No hay, pues, en este libro de cierto sereno alcance testamentario –al menos eso nos parece- resoluciones que liquiden las estremecidas zozobras de su poesía anterior; no hay novedades sino detenimiento en aquellas mismas causas. La coherencia de esta poesía es seguir vigilando, como una de sus propias imágenes, lo que la atenaza que es también lo que le da fertilidad cuando se enfrenta a esas exhalaciones anteriores, ya hechas poema. Dicho de otro modo, en la configuración espiral que ha acabado por formar toda la escritura poética del autor, se ha ido llegando a una relación interlocutora cada vez más profunda entre el cuerpo poético global y la nueva pieza. Canción errónea parece establecer, reasegurándolo, un nuevo estrato –uno más- de afirmación en lo dicho.
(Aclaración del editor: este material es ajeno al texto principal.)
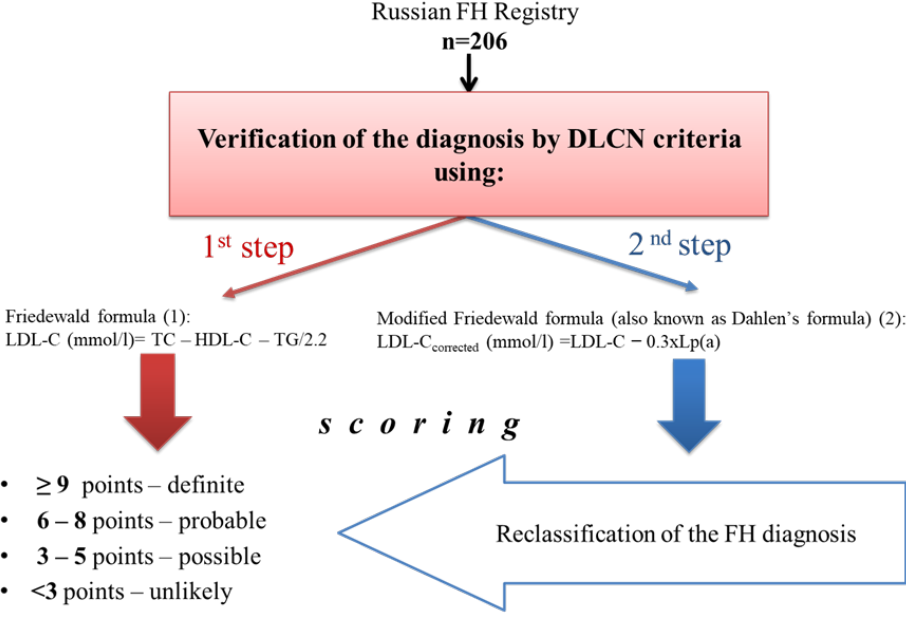
Figure 1. Study Figure 1. Study design.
Y más que la entrega de imprevistos hay en este libro de 2012 una revisión de insistencias que aún se mantienen con toda su gravedad en el poeta que desconfía tanto de lo previsible y lo deliberado como de lo forzado para sorprender, eso que él ha llamado sin reservas ‘lo literario’.

Así es como hemos sabido leer Canción errónea. Como si entráramos en un paisaje interior cónico, cada vez más angosto y ensortijado, y horadado siempre por un mismo berbiquí con el que una voz reconocida ha mantenido la adhesión a un idioma aún válido para el poeta: el idioma del estupor. Lección de honestidad y persistencia la de esta reivindicación, a la vez, de un camino propio y de un extravío.